AI startup Reka unveils Yasa-1, a multimodal AI assistant that could rival OpenAI's ChatGPT.
AI startup Reka, founded by researchers from DeepMind, Google, Baidu, and Meta, has announced Yasa-1, a multimodal AI assistant that can understand and interact with text, images, video, and audio.
The assistant is available in private beta and competes with, among others, OpenAI's ChatGPT, which has received its own multimodal upgrades with GPT-4V and DALL-E 3. Reka's team says it has been involved in the development of Google Bard, PaLM, and Deepmind Alphacode, to name a few.
Reka uses proprietary AI models
Yasa-1 was built from the ground up, including pre-training base models, customization, and optimization of the training and service infrastructure. The assistant can be customized to understand private data sets of any kind. This should enable companies to implement a wide range of applications.
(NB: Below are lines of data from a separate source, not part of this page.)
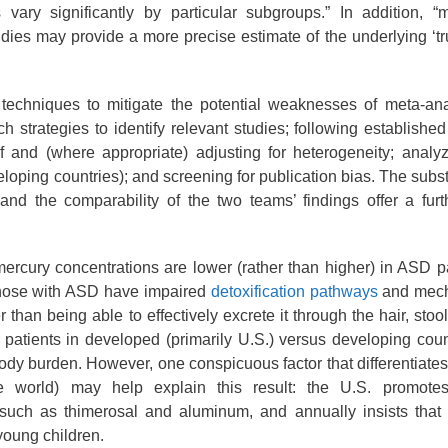
vary significantly by particular subgroups.” In addition, “m
dies may provide a more precise estimate of the underlying ‘tru
f techniques to mitigate the potential weaknesses of meta-an
 strategies to identify relevant studies; following established
of and (where appropriate) adjusting for heterogeneity; anal
eloping countries); and screening for publication bias. The subst
and the comparability of the two teams’ findings offer a fur
 mercury concentrations are lower (rather than higher) in ASD p
t those with ASD have impaired
detoxification pathways
and mech
 than being able to effectively excrete it through the hair, stoo
patients in developed (primarily U.S.) versus developing coun
body burden. However, one conspicuous factor that differentiates
e world) may help explain this result: the U.S. promote
 such as thimerosal and aluminum, and annually insists tha
young children.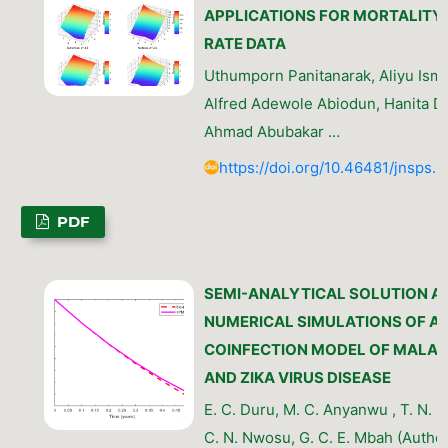
APPLICATIONS FOR MORTALITY
RATE DATA
Uthumporn Panitanarak, Aliyu Ismai
Alfred Adewole Abiodun, Hanita D
Ahmad Abubakar …
https://doi.org/10.46481/jnsps.
PDF
SEMI-ANALYTICAL SOLUTION A
NUMERICAL SIMULATIONS OF A
COINFECTION MODEL OF MALAR
AND ZIKA VIRUS DISEASE
E. C. Duru, M. C. Anyanwu , T. N. 
C. N. Nwosu, G. C. E. Mbah (Author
Yasa-1 supports 20 languages and can provide answers with context from the web via commercial search engines, process long context documents with up to 100,000 tokens (24K is standard), and execute code. Anthropic's Claude 2 can also process 100,000 tokens, but Reka claims to be up to eight times faster with comparable accuracy. OpenAI's most powerful model, GPT-4, can handle 32,000 tokens.
Yasa-1's multimodal capabilities allow users to combine text-based prompts with multimedia files to get more specific answers. For example, the assistant can use an image to create a social media post promoting a product or identify a specific sound and its source.
Yasa-1 can also understand what is happening in a video, including what topics are being discussed, and predict the next possible actions in a video.
In addition to its multimodal capabilities, Yasa-1 supports programming tasks and can execute code to perform arithmetic operations, analyze tables, or create visualizations for specific data points.
As with all large language models, Yasa-1 can talk nonsense and should not be relied on exclusively for critical advice, Reka writes. In addition, while the assistant can provide excellent descriptions of images, videos, or audio content, it has limited ability to recognize complex details in these media without further customization.
Reka plans to expand access to Yasa-1 to more companies in the coming weeks. The goal is to improve the agent's capabilities while addressing its limitations.
Reka's first public appearance was in late June 2023. It is funded with $58 million. The startup says it focuses on universal intelligence, universal multimodal and multilingual agents, self-improving AI, and model efficiency.